I just recently remembered a younger me reading a book that heralded significant challenges for humanity in the 20th and 21st centuries and specifically mentioning the year 2020.  [At the time that number sounded like science fiction to me.] Well, we might say, “so what?”  Cataclysmic events have likely been predicted for every year we have been alive, so why should 2020 be any different?  The proverbial “the end is near” has been touted seemingly forever.  While I believe it is quite unlikely that “the end” is near, it might still be possible that the world as we knew it may have some permanent, or at least long-lasting, changes.  With all due respect, for many families the world has already felt like it is spinning out of control as loved ones have become ill or died.

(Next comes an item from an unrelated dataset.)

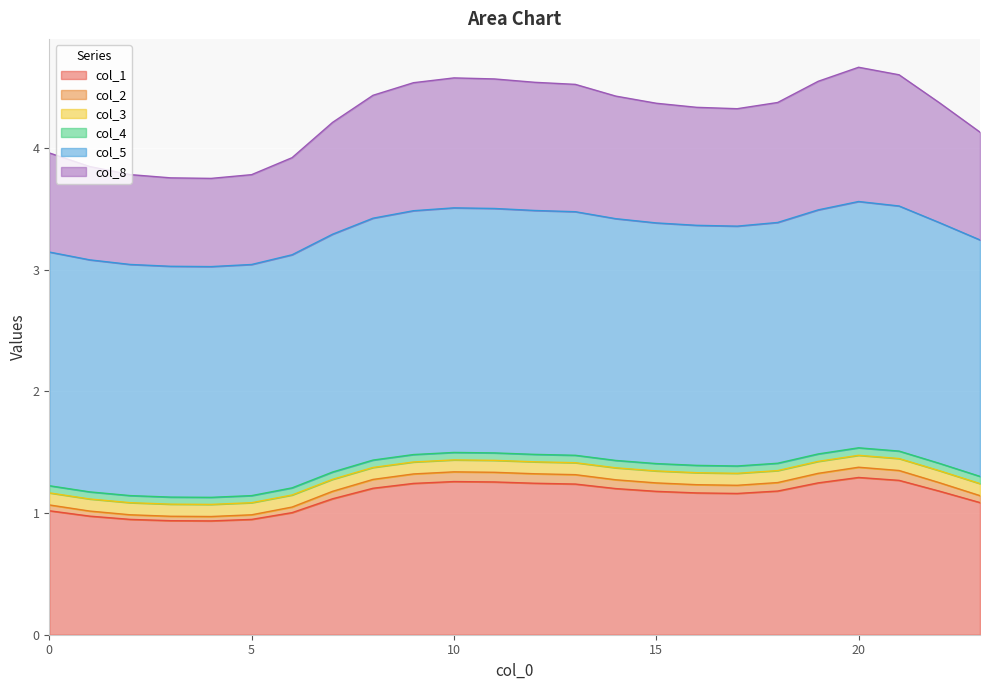

How many interior local valleys does the col_3 series have?

2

In recent weeks, I have heard and read numbers of individuals stating they do not want to return to how things were.  They hope for a re-set, a greater, more enlightened humanity, more caring, more listening to one another, even perhaps a slower pace and less focus on accumulating things.  Those are all actions that represent acting out of personal freedom.  We may want to start exploring the choices we are making right now and ask ourselves if they resonate with the re-set we are imagining.   Are we establishing habits that we may struggle to break when we are able to once again be out and about; perhaps taken the deep dive into being on our phones or computers even more than we were before?  If so, can we counterbalance that with dedicated effort to spend more time outside, more time being introspective about the changes we hope to make in ourselves, perhaps more time serving others?

One image that comes to me when I think of the word “freedom” is something we talk about a lot in early childhood – that is, that the young child needs lots of “free play”.  What we mean by that is “self-directed” play, leaving room for self-discovery without external guidance or control.  It comes from within the child.  And this “within” is where freedom lies.

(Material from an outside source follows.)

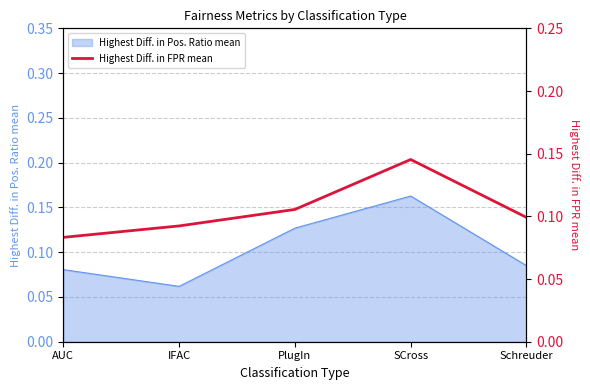

Where is Highest Diff. in Pos. Ratio mean nearest to the value 0?

IFAC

A question to consider is, “Can I act out of personal freedom?  Can I live in a self-directed way when certain outer freedoms have been curtailed?”  Many have written about the number of civil liberties currently restricted for what might be called “the greater good”.   Some are wondering whether all of those liberties will be re-instated and, if not, are there ones for which we are willing to take a stand?

As we find ourselves individually and collectively finding our way, can we, similar to the child, act out of our awakening sense of self?  Can we choose to be free regardless of outer circumstances?  This might be a good time to read Viktor Frankl’s amazing book Man’s Search for Meaning in which he shares a life journey most of us cannot imagine surviving.  I am not inferring that what he experienced is what is getting ready to happen here.  Rather, I offer it as an inspiring story of how our inner life is where we find freedom.   

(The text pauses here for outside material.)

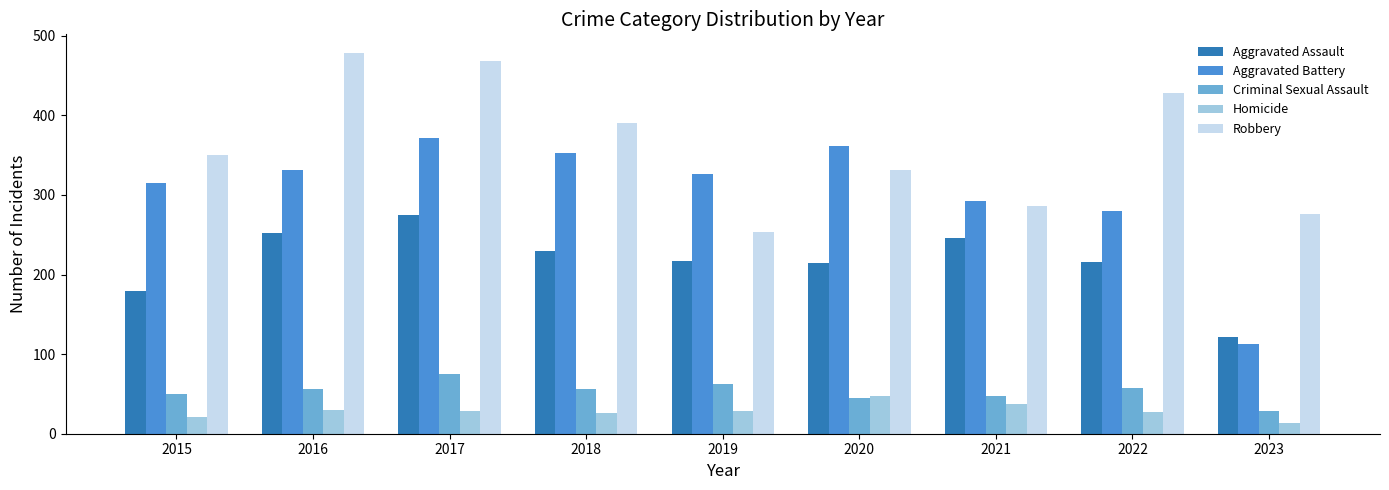

The Homicide series shows 14 at 2023. True or false?

True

I recently read in an article about famous peacemakers that Leo Tolstoy, the famous Russian writer, experienced a profound personal crisis, followed by what he regarded as an equally profound spiritual awakening.  His interpretation of the ethical teachings of Jesus led to the creation of his non-violent philosophy.  He said, “Those who neither struggle against violence nor take part in it can no more be enslaved than water can be cut.  They can be robbed, prevented from moving about, wounded or killed, but they cannot be enslaved: that is, made to act against their own reasonable will.”